Une chaleur oppressante envahit soudain sa poitrine. Sans réfléchir, Evanna fit un pas vers lui, puis un autre, puis encore un autre. Son front heurta doucement son torse, ses doigts s’agrippant instinctivement au tissu de son costume.
— Que faites-vous ? l’entendit-elle grimacer.
— Prenez-moi dans vos bras…
— Non.
La tête enfouie contre lui, Evanna ne put réprimer le sourire qui étira ses lèvres.
— Bon, tant pis… abdiqua-t-elle d’une voix étouffée. Au moins, vous ne me repou…
« … ssez pas. » C’est ce qu’elle aurait fini par dire si deux mains fermes ne s’étaient pas soudainement emparées de ses épaules pour l’éloigner, la maintenant à bonne distance comme si elles craignaient de la voir revenir à la charge.
— Allez rallumer le générateur et retournez auprès de lui.
L’héritier Weber la relâcha enfin.
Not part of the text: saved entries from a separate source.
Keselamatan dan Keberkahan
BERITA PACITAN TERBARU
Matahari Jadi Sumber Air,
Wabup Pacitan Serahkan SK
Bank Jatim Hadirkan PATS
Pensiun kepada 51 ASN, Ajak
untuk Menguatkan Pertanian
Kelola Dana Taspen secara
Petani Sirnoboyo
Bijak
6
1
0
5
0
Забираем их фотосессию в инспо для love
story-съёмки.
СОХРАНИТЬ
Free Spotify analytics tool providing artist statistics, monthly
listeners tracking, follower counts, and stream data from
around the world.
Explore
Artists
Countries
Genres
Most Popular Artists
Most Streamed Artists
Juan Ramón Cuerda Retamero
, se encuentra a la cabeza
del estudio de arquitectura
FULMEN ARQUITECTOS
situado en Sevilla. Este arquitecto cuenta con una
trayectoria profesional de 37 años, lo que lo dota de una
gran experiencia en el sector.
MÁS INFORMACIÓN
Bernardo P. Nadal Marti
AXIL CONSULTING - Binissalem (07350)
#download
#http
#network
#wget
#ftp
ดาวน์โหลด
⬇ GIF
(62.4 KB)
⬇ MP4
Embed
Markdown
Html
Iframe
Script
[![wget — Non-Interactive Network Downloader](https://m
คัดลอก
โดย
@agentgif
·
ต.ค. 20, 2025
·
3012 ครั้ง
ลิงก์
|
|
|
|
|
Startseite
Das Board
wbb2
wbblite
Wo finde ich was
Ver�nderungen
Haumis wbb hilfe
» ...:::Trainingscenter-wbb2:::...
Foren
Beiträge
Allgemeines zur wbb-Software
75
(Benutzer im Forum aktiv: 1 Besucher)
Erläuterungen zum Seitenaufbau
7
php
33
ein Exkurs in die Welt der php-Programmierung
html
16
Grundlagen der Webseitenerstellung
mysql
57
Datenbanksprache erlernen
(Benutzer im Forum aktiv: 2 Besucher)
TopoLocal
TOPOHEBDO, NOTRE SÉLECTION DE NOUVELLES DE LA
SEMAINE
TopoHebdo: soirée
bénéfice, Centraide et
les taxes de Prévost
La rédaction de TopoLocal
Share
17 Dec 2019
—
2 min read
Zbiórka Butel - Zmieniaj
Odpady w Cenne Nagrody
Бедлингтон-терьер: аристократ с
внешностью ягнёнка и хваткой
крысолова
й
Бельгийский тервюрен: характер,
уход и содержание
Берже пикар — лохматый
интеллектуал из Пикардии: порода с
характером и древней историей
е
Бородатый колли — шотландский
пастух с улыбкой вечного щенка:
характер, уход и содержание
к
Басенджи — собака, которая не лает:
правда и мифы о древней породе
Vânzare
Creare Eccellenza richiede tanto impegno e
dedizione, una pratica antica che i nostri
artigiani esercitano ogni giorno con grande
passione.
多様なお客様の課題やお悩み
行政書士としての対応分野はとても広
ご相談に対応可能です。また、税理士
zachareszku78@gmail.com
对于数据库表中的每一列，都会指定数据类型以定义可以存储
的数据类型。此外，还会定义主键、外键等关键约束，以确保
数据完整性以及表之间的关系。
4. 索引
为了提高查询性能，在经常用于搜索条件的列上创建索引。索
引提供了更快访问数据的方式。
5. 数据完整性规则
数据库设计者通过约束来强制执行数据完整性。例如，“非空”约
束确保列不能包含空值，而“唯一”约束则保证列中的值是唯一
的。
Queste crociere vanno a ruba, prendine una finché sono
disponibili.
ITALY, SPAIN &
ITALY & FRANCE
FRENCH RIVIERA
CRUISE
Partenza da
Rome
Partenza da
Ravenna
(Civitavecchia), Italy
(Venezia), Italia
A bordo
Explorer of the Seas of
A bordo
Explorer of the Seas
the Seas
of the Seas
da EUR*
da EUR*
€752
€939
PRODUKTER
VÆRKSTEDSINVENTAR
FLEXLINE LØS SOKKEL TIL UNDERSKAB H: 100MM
Il la contourna et rejoignit la porte menant au couloir, qu’il entrouvrit pour y jeter un coup d’œil prudent. Evanna suivit le moindre de ses gestes avec attention, réalisant seulement maintenant – et non sans ironie – qu’elle s’apprêtait à lui offrir une liberté partielle qu’elle lui avait expressément refusée deux jours plus tôt.
— Oserais-je demander ce que vous comptez faire ?
Il se retourna vers elle, son regard effleurant le sien sans jamais vraiment s’y accrocher.
— Moi ? J’ai un radiateur qui m’attend.